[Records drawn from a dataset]
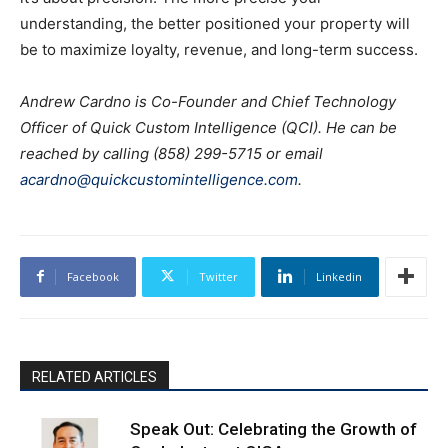
understanding, the better positioned your property will
be to maximize loyalty, revenue, and long-term success.
Andrew Cardno is Co-Founder and Chief Technology
Officer of Quick Custom Intelligence (QCI). He can be
reached by calling (858) 299-5715 or email
acardno@quickcustomintelligence.com
.
Facebook
Twitter
Linkedin
RELATED ARTICLES
Speak Out: Celebrating the Growth of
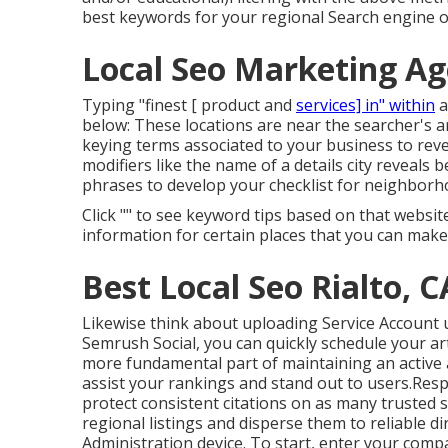
best keywords for your regional Search engine o
Local Seo Marketing Ag
Typing "finest [ product and
services] in" within
a
below: These locations are near the searcher's a
keying terms associated to your business to rev
modifiers like the name of a details city reveals 
phrases to develop your checklist for neighborh
Click "" to see keyword tips based on that websi
information for certain places that you can make
Best Local Seo Rialto, C
Likewise think about
uploading Service Account
Semrush Social
, you can quickly schedule your ar
more fundamental part of maintaining an active 
assist your rankings and stand out to users.Resp
protect consistent citations on as many trusted 
regional listings and disperse them to reliable di
Administration device. To start, enter your
compa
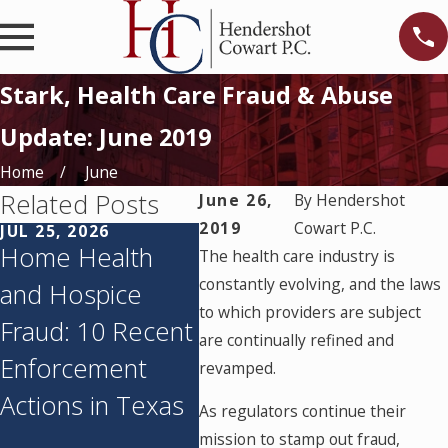
Stark, Health Care Fraud & Abuse
Update: June 2019
Home
June
Related Posts
June 26,
By
Hendershot
2019
Cowart P.C.
JUL 25, 2026
JUN 11, 2026
MAY 
Home Health
Texas’s
Tex
The health care industry is
constantly evolving, and the laws
and Hospice
Corporate
Agen
to which providers are subject
Fraud: 10 Recent
Practice of
Audi
are continually refined and
Enforcement
Medicine
Med
revamped.
Actions in Texas
Prohibition: What
Pay
As regulators continue their
You Need to
Sus
mission to stamp out fraud,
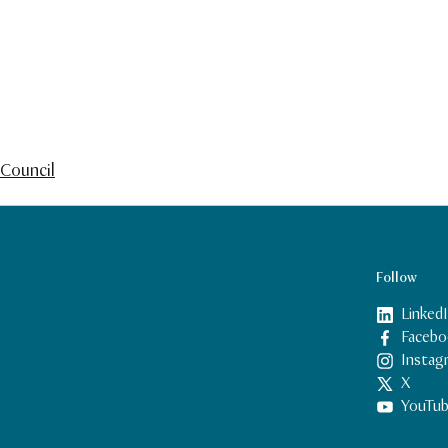
Council
Follow
Linked
Facebo
Instag
X
YouTu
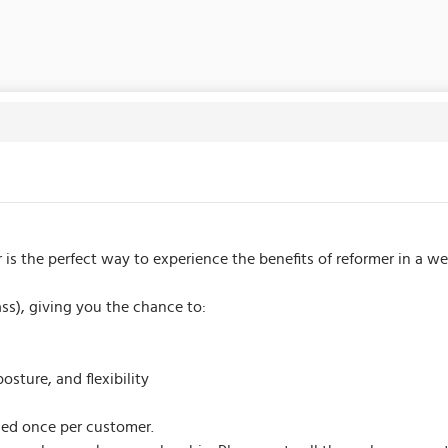
er is the perfect way to experience the benefits of reformer in a 
lass), giving you the chance to:
sture, and flexibility
sed once per customer.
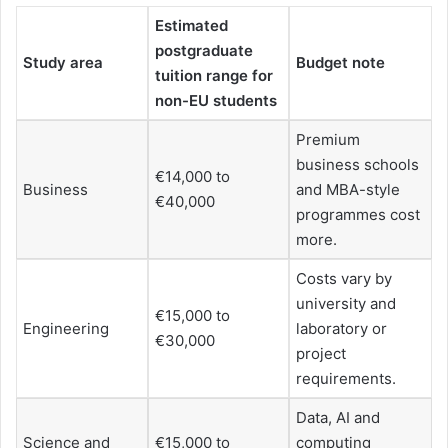
Estimated
postgraduate
Study area
Budget note
tuition range for
non-EU students
Premium
business schools
€14,000 to
Business
and MBA-style
€40,000
programmes cost
more.
Costs vary by
university and
€15,000 to
Engineering
laboratory or
€30,000
project
requirements.
Data, AI and
Science and
€15,000 to
computing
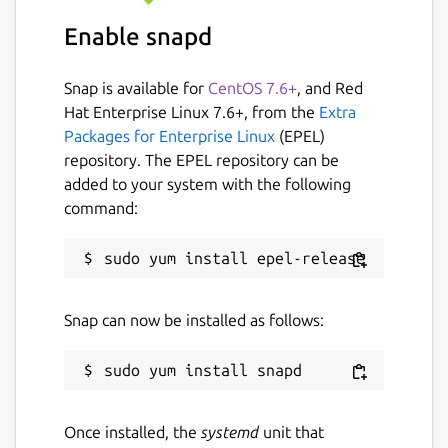
position analysis
Enable snapd
Direct import of Lichess and Chess.com
games by username
Snap is available for
CentOS 7.6+
, and Red
Open and auto-update live Lichess
Hat Enterprise Linux 7.6+, from the
Extra
broadcast tournament games
Packages for Enterprise Linux
(EPEL)
Configurable variation length limits in
repository. The EPEL repository can be
engine annotation
added to your system with the following
Additional theme options (Sand and
command:
cobalt2)
Automatic 2-fold and 3-fold repetition
detection
Play/Tactical Game feature now works
with any configured UCI engine
Snap can now be installed as follows:
This fork welcomes community suggestions
and aims to be responsive to user feature
requests.
Once installed, the
systemd
unit that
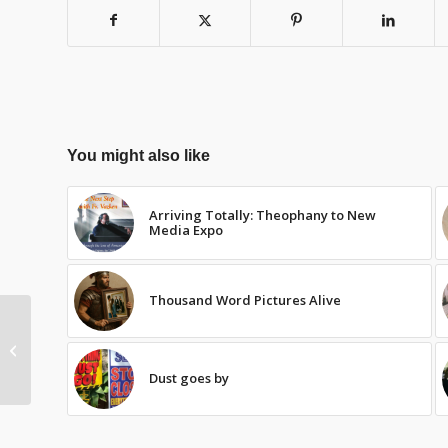
You might also like
Arriving Totally: Theophany to New
Media Expo
Thousand Word Pictures Alive
Bittersweet
Dust goes by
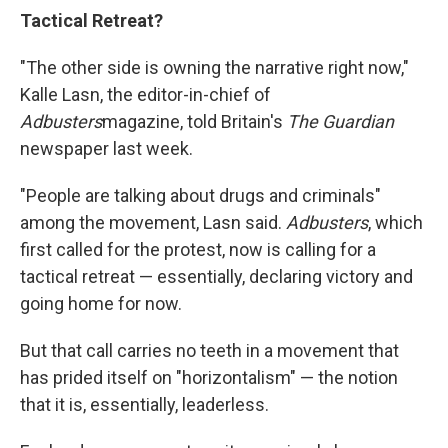
Tactical Retreat?
"The other side is owning the narrative right now,"
Kalle Lasn, the editor-in-chief of
Adbusters
magazine, told Britain's
The Guardian
newspaper last week.
"People are talking about drugs and criminals"
among the movement, Lasn said.
Adbusters
, which
first called for the protest, now is calling for a
tactical retreat — essentially, declaring victory and
going home for now.
But that call carries no teeth in a movement that
has prided itself on "horizontalism" — the notion
that it is, essentially, leaderless.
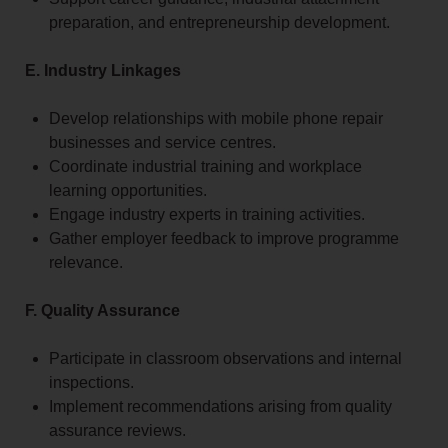
preparation, and entrepreneurship development.
E. Industry Linkages
Develop relationships with mobile phone repair
businesses and service centres.
Coordinate industrial training and workplace
learning opportunities.
Engage industry experts in training activities.
Gather employer feedback to improve programme
relevance.
F. Quality Assurance
Participate in classroom observations and internal
inspections.
Implement recommendations arising from quality
assurance reviews.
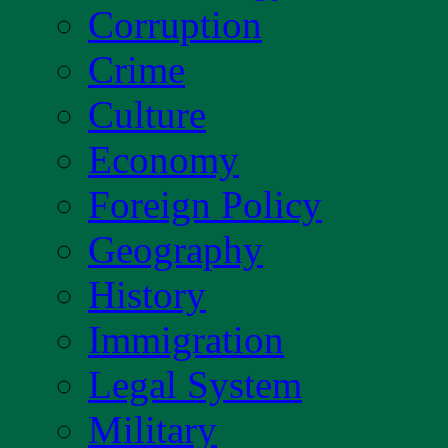
Corruption
Crime
Culture
Economy
Foreign Policy
Geography
History
Immigration
Legal System
Military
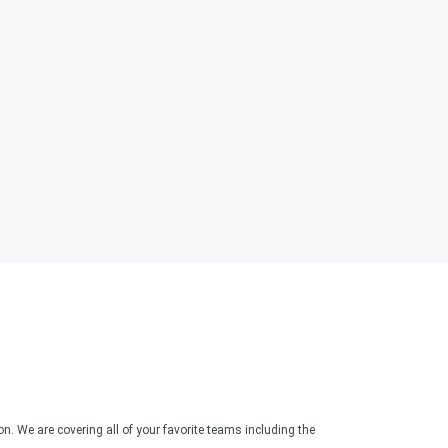
. We are covering all of your favorite teams including the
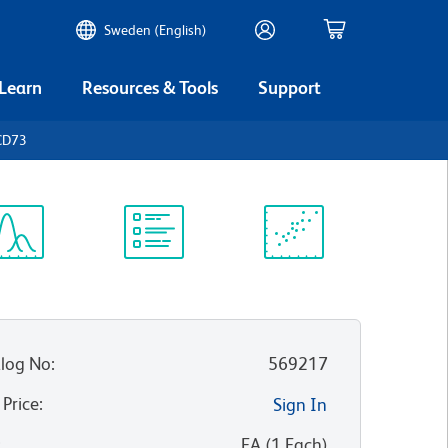
Sweden (English)
 Learn
Resources & Tools
Support
CD73
ectrum
Protocol
Scientific
iewer
Library
Resources
log No
:
569217
 Price
:
Sign In
:
EA
(
1
Each
)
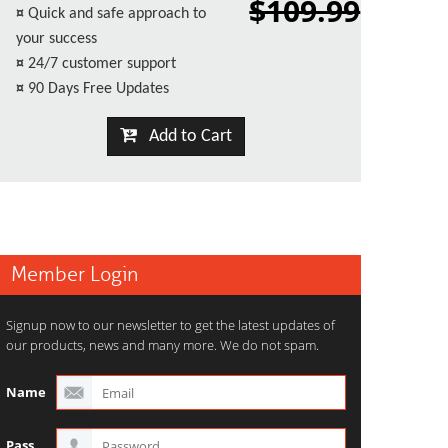
$109.99
¤
Quick and safe approach to
your success
¤
24/7 customer support
¤
90 Days Free Updates
Add to Cart
Member Login
Signup now to our newsletter to get the latest updates of
our products, news and many more. We do not spam.
Name
Pass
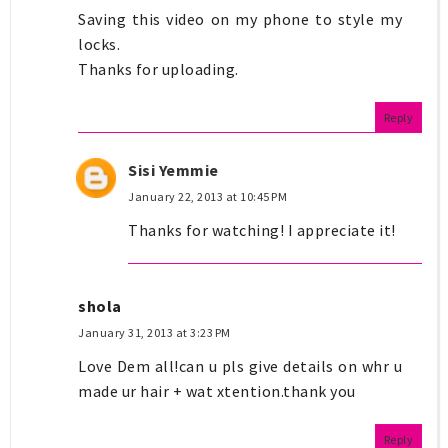
Saving this video on my phone to style my
locks.
Thanks for uploading.
Reply
Sisi Yemmie
January 22, 2013 at 10:45 PM
Thanks for watching! I appreciate it!
shola
January 31, 2013 at 3:23 PM
Love Dem all!can u pls give details on whr u
made ur hair + wat xtention.thank you
Reply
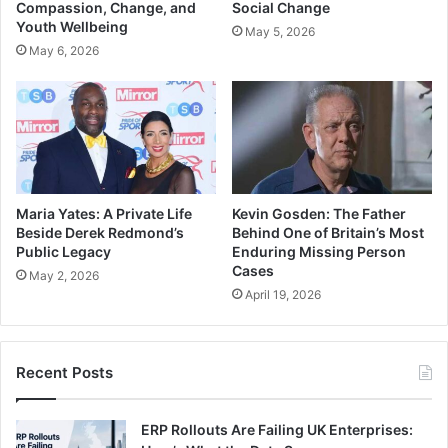
Compassion, Change, and
Social Change
Youth Wellbeing
May 5, 2026
May 6, 2026
Maria Yates: A Private Life
Kevin Gosden: The Father
Beside Derek Redmond’s
Behind One of Britain’s Most
Public Legacy
Enduring Missing Person
Cases
May 2, 2026
April 19, 2026
Recent Posts
ERP Rollouts Are Failing UK Enterprises:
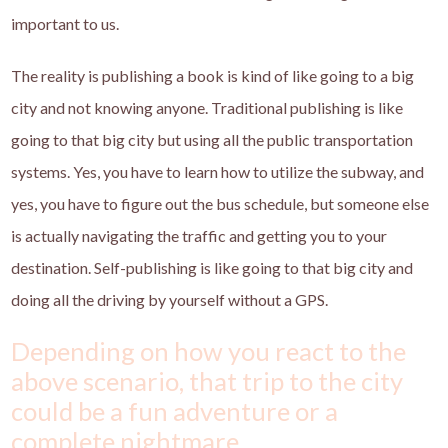
important to us.
The reality is publishing a book is kind of like going to a big
city and not knowing anyone. Traditional publishing is like
going to that big city but using all the public transportation
systems. Yes, you have to learn how to utilize the subway, and
yes, you have to figure out the bus schedule, but someone else
is actually navigating the traffic and getting you to your
destination. Self-publishing is like going to that big city and
doing all the driving by yourself without a GPS.
Depending on how you react to the
above scenario, that trip to the city
could be a fun adventure or a
complete nightmare.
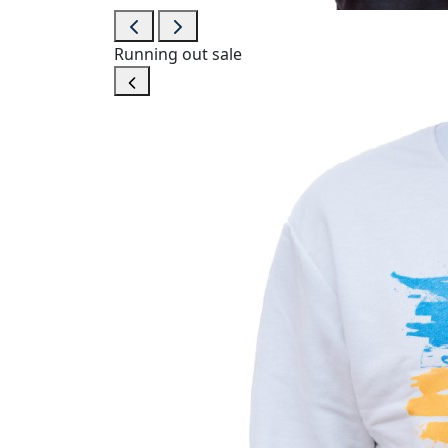
Running out
sale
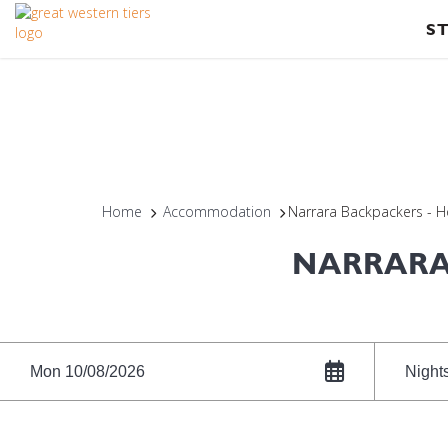
S
Home
Accommodation
Narrara Backpackers - 
NARRARA
Mon 10/08/2026
Night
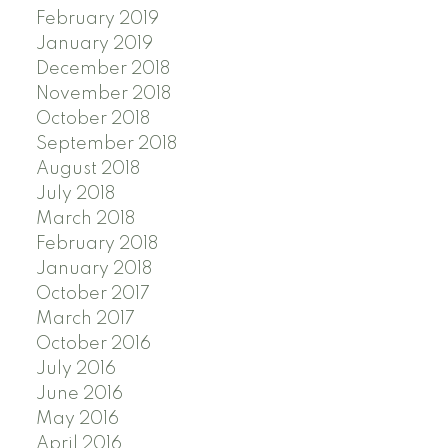
February 2019
January 2019
December 2018
November 2018
October 2018
September 2018
August 2018
July 2018
March 2018
February 2018
January 2018
October 2017
March 2017
October 2016
July 2016
June 2016
May 2016
April 2016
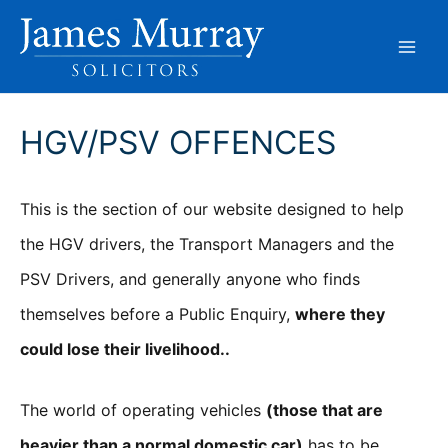
Skip
to
content
HGV/PSV OFFENCES
This is the section of our website designed to help
the HGV drivers, the Transport Managers and the
PSV Drivers, and generally anyone who finds
themselves before a Public Enquiry,
where they
could lose their livelihood..
The world of operating vehicles
(those that are
heavier than a normal domestic car)
has to be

Exercise instructions:
Your answer should be the exact lines above from the one containing "complete nightmare." through the one containing "PSV Drivers, and generally anyone who finds", with both end lines kept and the pictures removed, please.

Result of this task:
complete nightmare.
Running out
sale
S
Home
Accommodation
Narrara Backpackers - 
NARRARA
Mon 10/08/2026
Night
February 2019
January 2019
December 2018
November 2018
October 2018
September 2018
August 2018
July 2018
March 2018
February 2018
January 2018
October 2017
March 2017
October 2016
July 2016
June 2016
May 2016
April 2016
Skip
to
content
HGV/PSV OFFENCES
This is the section of our website designed to help
the HGV drivers, the Transport Managers and the
PSV Drivers, and generally anyone who finds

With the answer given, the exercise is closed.